"Sis, kemarin aku jalan pulang sama Dave. Katanya, kalo soal dia sama Winda itu kamu tahu. Emang gimana sih sebenarnya tuh?"
"Rin, kemarin aku cerita banyak, dia katanya ga suka Winda lagi, tapi ada orang lain. Aku ga berani nanya lagi karena diajak barter info tentang yang bikin aku bingung. Lha gila kalo aku bilang itu dia, jadi ya udah tetep misteri."
"Gimana sih obrolannya? Harusnya iya aja, tinggal cari nama asal aja. Beres, kamu ga penasaran lagi sama dia. Ah, beneran ga cerdas ini!"
"Ga kepikir, maklum aku kan jujur. Ya udah lah biarin aja. Lagian kemarin mendadak aku jadi grogi juga. Awalnya aku mau jujur ngomong, eh tapi kok dia suka seseorang, jadi batal deh."
"Dia bilang kalo harusnya aku kenal, siapa ya kira-kira? Mungkin Kak Syenni kali. Tapi kan aku ga kenal ya."
"Ya sudah, salahmu ga mau barter info. Buang kesempatan. Ya udah sekarang putuskan, mau stop atau lanjut?"
"Ga tahu, tetep bingung."
"Ah manusia penuh kebimbangan. Gini ini warga Libra, kebanyakan nimbang!"
Biasanya mereka akan berpapasan dengan Dave di pintu gerbang, tetapi tidak dengan hari ini. Tak nampak sosok dirinya di sana. Bahkan saat melewati kelasnya pun tetap tak nampak. Sudut mata mencari, tetap tak didapati.
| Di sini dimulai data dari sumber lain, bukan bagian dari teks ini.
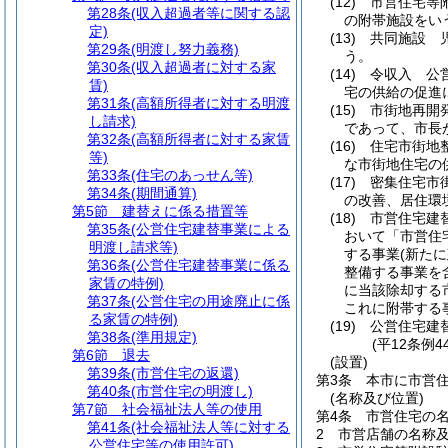
(12)
市営住宅等
第28条
(収入超過者等に関する認
の附帯施設をい
定)
(13)
共同施設 
第29条
(明渡し努力義務)
う。
第30条
(収入超過者に対する家
(14)
令収入 公
賃)
宅の供給の促進
第31条
(高額所得者に対する明渡
(15)
市街地再開
し請求)
であって、市長
第32条
(高額所得者に対する家賃
(16)
住宅市街地
等)
な市街地住宅の
第33条
(住宅のあっせん等)
(17)
密集住宅市
第34条
(期間通算)
の改善、居住環
第5節
建替えに係る措置等
(18)
市営住宅建
第35条
(公営住宅建替事業による
おいて「市営住
明渡し請求等)
する事業
(新た
第36条
(公営住宅建替事業に係る
整備する事業を
家賃の特例)
に当該除却する
第37条
(公営住宅の用途廃止に係
これに附帯する
る家賃の特例)
(19)
公営住宅建
第38条
(準用規定)
(平12条例
第6節
退去
(設置)
第39条
(市営住宅の返還)
第3条
本市に市営
第40条
(市営住宅の明渡し)
(名称及び位置)
第7節
社会福祉法人等の使用
第4条
市営住宅の
第41条
(社会福祉法人等に対する
2
市営店舗の名称
公営住宅等の使用許可)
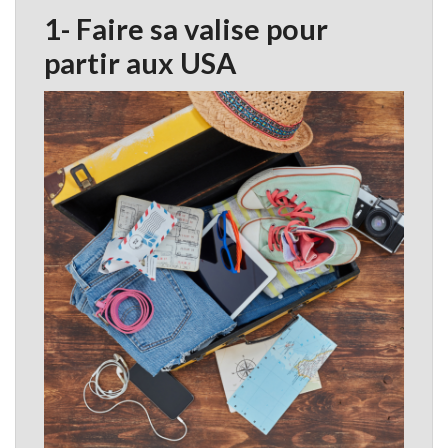
1- Faire sa valise pour
partir aux USA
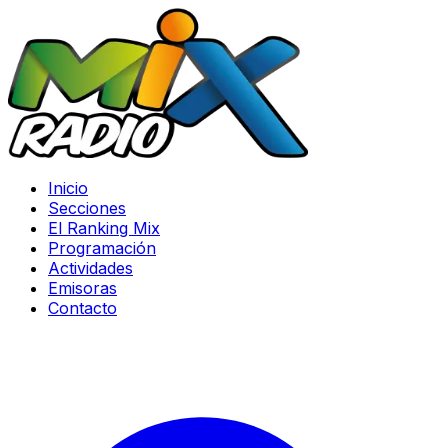
Inicio
Secciones
El Ranking Mix
Programación
Actividades
Emisoras
Contacto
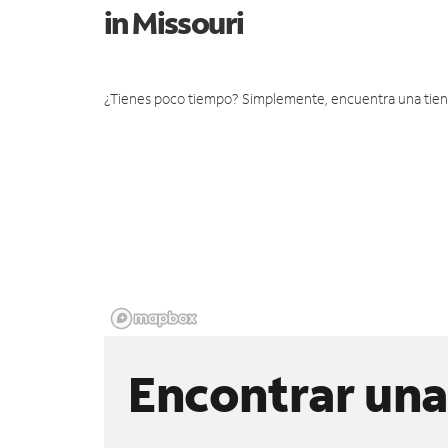
in Missouri
¿Tienes poco tiempo? Simplemente, encuentra una tienda 
Encontrar una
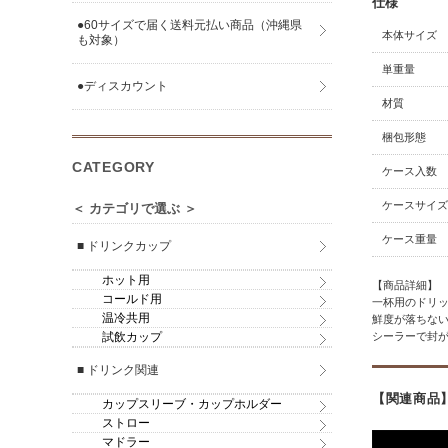
仕様
●60サイズで届く送料元払い商品（沖縄県
本体サイズ
も対象）
単重量
●ディスカウント
材質
梱包形態
CATEGORY
ケース入数
ケースサイズ
＜ カテゴリで選ぶ ＞
ケース重量
■ ドリンクカップ
ホット用
【商品詳細】
コールド用
一杯用のドリ
温冷共用
鮮度が落ちな
試飲カップ
シーラーで封
■ ドリンク関連
【関連商品
カップスリーブ・カップホルダー
ストロー
マドラー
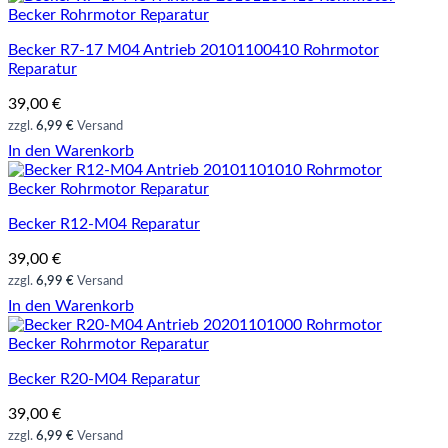
Becker Rohrmotor Reparatur
Becker R7-17 M04 Antrieb 20101100410 Rohrmotor
Reparatur
39,00
€
zzgl.
6,99 €
Versand
In den Warenkorb
Becker Rohrmotor Reparatur
Becker R12-M04 Reparatur
39,00
€
zzgl.
6,99 €
Versand
In den Warenkorb
Becker Rohrmotor Reparatur
Becker R20-M04 Reparatur
39,00
€
zzgl.
6,99 €
Versand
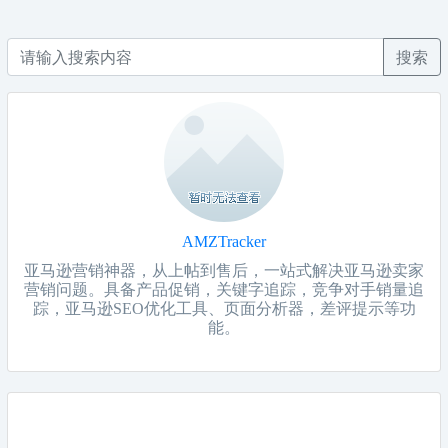
搜索
AMZTracker
亚马逊营销神器，从上帖到售后，一站式解决亚马逊卖家
营销问题。具备产品促销，关键字追踪，竞争对手销量追
踪，亚马逊SEO优化工具、页面分析器，差评提示等功
能。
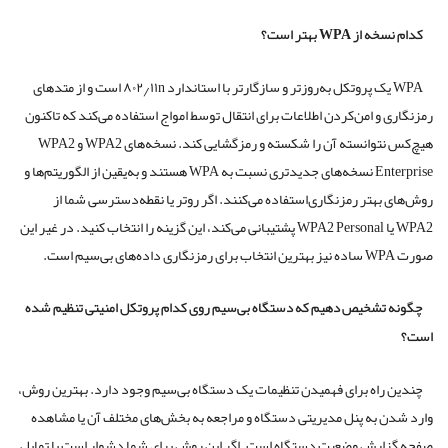
کدام نسخه از WPA بهتر است؟
WPA یک پروتکل به‌روزتر و سازگارتر با استاندارد ۸۰۲٫۱۱n است و از متدهای
رمزنگاری و امن‌کردن اطلاعات برای انتقال توسط امواج استفاده می‌کند که تا‌کنون
هیچ‌کس نتوانسته آن را شکسته و رمزگشایی کند. نسخه‌های WPA2 و WPA2
Enterprise نسخه‌های جدیدتری نسبت به WPA هستند و به‌یقین از الگوریتم‌ها و
روش‌های بهتر رمزنگاری‌استفاده می‌کنند. اگر روتر یا نقطه‌دسترسی شما از
WPA2‌ یا WPA2 Personal پشتیبانی می‌کند، این گزینه را انتخاب کنید. در غیر این
صورت WPA ساده نیز بهترین انتخاب برای رمزنگاری داده‌های بی‌سیم است.
چگونه تشخیص دهیم که دستگاه بی‌سیم روی کدام پروتکل امنیتی تنظیم شده
است؟
چندین راه برای فهمیدن تنظیمات یک دستگاه بی‌سیم وجود دارد. بهترین روش،
وارد شدن به پنل مدیریتی دستگاه و مراجعه به بخش‌های مختلف آن یا مشاهده
صفحه گزارش وضعیت دستگاه است. اگر این روش برای شما دشوار است یا تمایل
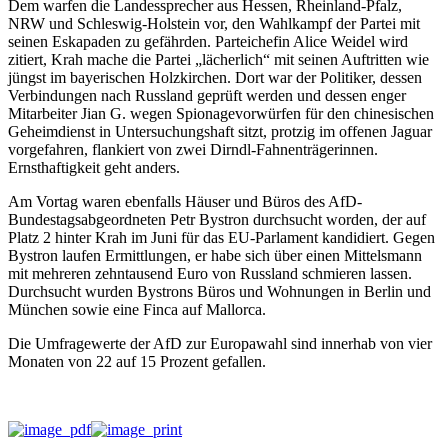
Dem warfen die Landessprecher aus Hessen, Rheinland-Pfalz,
NRW und Schleswig-Holstein vor, den Wahlkampf der Partei mit
seinen Eskapaden zu gefährden. Parteichefin Alice Weidel wird
zitiert, Krah mache die Partei „lächerlich“ mit seinen Auftritten wie
jüngst im bayerischen Holzkirchen. Dort war der Politiker, dessen
Verbindungen nach Russland geprüft werden und dessen enger
Mitarbeiter Jian G. wegen Spionagevorwürfen für den chinesischen
Geheimdienst in Untersuchungshaft sitzt, protzig im offenen Jaguar
vorgefahren, flankiert von zwei Dirndl-Fahnenträgerinnen.
Ernsthaftigkeit geht anders.
Am Vortag waren ebenfalls Häuser und Büros des AfD-
Bundestagsabgeordneten Petr Bystron durchsucht worden, der auf
Platz 2 hinter Krah im Juni für das EU-Parlament kandidiert. Gegen
Bystron laufen Ermittlungen, er habe sich über einen Mittelsmann
mit mehreren zehntausend Euro von Russland schmieren lassen.
Durchsucht wurden Bystrons Büros und Wohnungen in Berlin und
München sowie eine Finca auf Mallorca.
Die Umfragewerte der AfD zur Europawahl sind innerhab von vier
Monaten von 22 auf 15 Prozent gefallen.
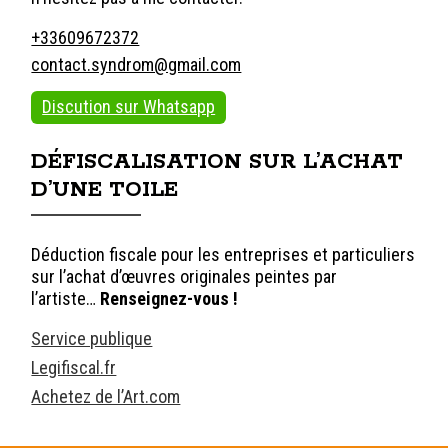
+33609672372
contact.syndrom@gmail.com
Discution sur Whatsapp
DÉFISCALISATION SUR L’ACHAT
D’UNE TOILE
Déduction fiscale pour les entreprises et particuliers
sur l’achat d’œuvres originales peintes par
l’artiste…
Renseignez-vous !
Service publique
Legifiscal.fr
Achetez de l’Art.com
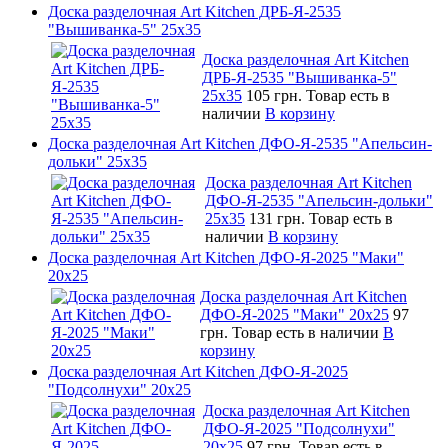
Доска разделочная Art Kitchen ДРБ-Я-2535
"Вышиванка-5" 25х35
Доска разделочная Art Kitchen
ДРБ-Я-2535 "Вышиванка-5"
25х35
105 грн.
Товар есть в
наличии
В корзину
Доска разделочная Art Kitchen ДФО-Я-2535 "Апельсин-
дольки" 25х35
Доска разделочная Art Kitchen
ДФО-Я-2535 "Апельсин-дольки"
25х35
131 грн.
Товар есть в
наличии
В корзину
Доска разделочная Art Kitchen ДФО-Я-2025 "Маки"
20х25
Доска разделочная Art Kitchen
ДФО-Я-2025 "Маки" 20х25
97
грн.
Товар есть в наличии
В
корзину
Доска разделочная Art Kitchen ДФО-Я-2025
"Подсолнухи" 20х25
Доска разделочная Art Kitchen
ДФО-Я-2025 "Подсолнухи"
20х25
97 грн.
Товар есть в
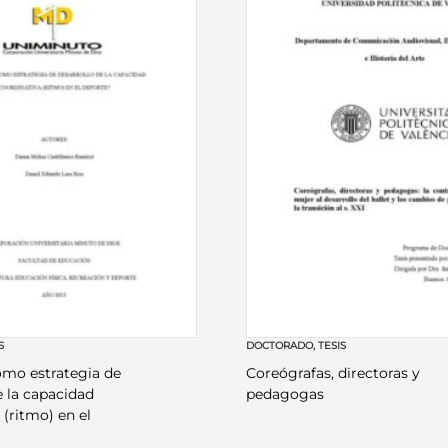
S
DOCTORADO
,
TESIS
ómo estrategia de
Coreógrafas, directoras y
e la capacidad
pedagogas
 (ritmo) en el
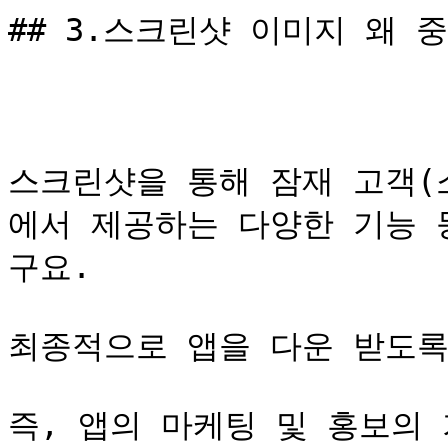
## 3.스크린샷 이미지 왜 중
스크린샷을 통해 잠재 고객(
에서 제공하는 다양한 기능 
구요.

최종적으로 앱을 다운 받도록
즉, 앱의 마케팅 및 홍보의 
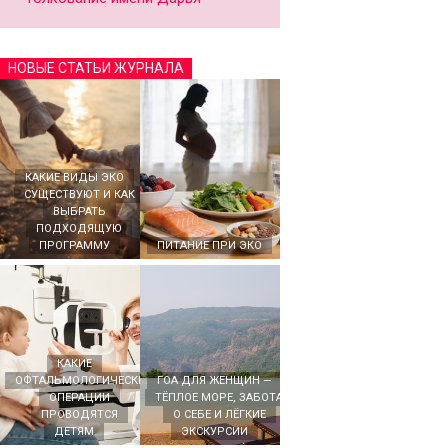
НОВЫЕ СТАТЬИ ЖУРНАЛА
КАКИЕ ВИДЫ ЭКО
СУЩЕСТВУЮТ И КАК
ВЫБРАТЬ
ПОДХОДЯЩУЮ
ПРОГРАММУ
ПИТАНИЕ ПРИ ЭКО
КАКИЕ
ОФТАЛЬМОЛОГИЧЕСКИЕ
ГОА ДЛЯ ЖЕНЩИН —
ОПЕРАЦИИ
ТЁПЛОЕ МОРЕ, ЗАБОТА
ПРОВОДЯТСЯ
О СЕБЕ И ЛЁГКИЕ
ДЕТЯМ
ЭКСКУРСИИ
Di kelas Inez mengajak Sisca keluar kelas sebentar setelah meletakkan tasnya. "Sis, aku bisa minta tolong? Tapi rahasia ya. Aku tahu kamu paling bisa simpan rahasia."
"Rahasia tentang apa? Aku pengen tahu segalanya tentang Kak Dave, kayaknya kamu kenal ya sama dia. Aku pernah lihat kalian ngobrol-ngobrol waktu pulang bareng."
"Kenapa memang? Kamu mau kenalan kah?"
"Sudah pernah dikenalin Hanny sih, tapi ga terlalu deket."
"Oooh mungkin kamu kali ya yang dimaksud."
"Dimaksud apa ya? Orangnya pernah cerita?"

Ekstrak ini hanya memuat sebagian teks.